Corden also delved into the world of sketch comedy with his Gavin and Stacey co-star Matthew Horne. Though apparently not well-received, I searched Horne & Corden on YouTube and found enough clips to give you a substantial feel for the flavor of the show. In my sampling, here’s one of the funniest I found wherein Corden impersonates Ricky Gervais’ David Brent.
More successful was Corden’s recurring appearance as Craig Owens on Doctor Who. As a befuddled and accidental companion in the episodes The Lodger and Closing Time, Corden was so popular that reportedly even Matt Smith wanted him for a full-time companion after the exit of Karen Gillan’s Amy Pond.
You can stream Corden’s episodes from Series 5 and 6 on Netflix or Amazon Instant Video and of course you can find Doctor Who on Region 1 DVD as well.
Another feather in James Corden’s acting cap was his frenetic role as Francis Henshall in the West End and, subsequently, the Broadway production of One Man, Two Guvnors.
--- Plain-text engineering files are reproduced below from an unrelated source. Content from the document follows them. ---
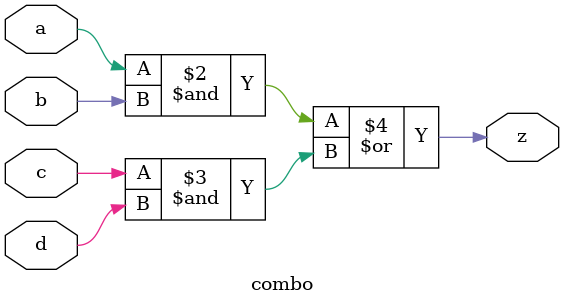
<source format=v>

module combo ( input a, b, c, d, output reg z);
  always @ (a or b or c or d) begin
    z = (a & b) | (c & d);
  end
endmodule

</source>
Corden, a longshot nominee, won the 2012 Tony Award for best actor in a play. I was soooo happy when his name was announced that night, especially since he was in the company of such formidable actors in his category. It was touching and joyful to watch his acceptance speech.
James’ newest project on the horizon is The Wrong Mans. Reportedly due to be broadcast on Hulu beginning November 11, this comedy thriller follows two friends who find themselves in the wrong place at the wrong time. Costarring and co-written with Gavin and Stacey alum Mathew Baynton, having another Corden-penned show to look forward to is like receiving an early Christmas present.
Music seems to be a common theme in Corden’s upcoming ventures. He’s also recently completed filming One Chance, a film based on the story of Paul Potts, the opera singing cell phone salesman from Britian’s Got Talent. I don’t know that he did his own voice work for that project; however, James is currently slated to play The Baker in the movie version of the Stephen Sondheim musical Into the Woods and I assume the entire cast will be doing their own crooning in that production.
On the subject of James Corden, I’m a complete convert, from skeptic to devotee. If he doesn’t strike your fancy right away, I hope you’ll give him another look as well because I predict you’re going to be seeing a lot more of him in coming months…and years.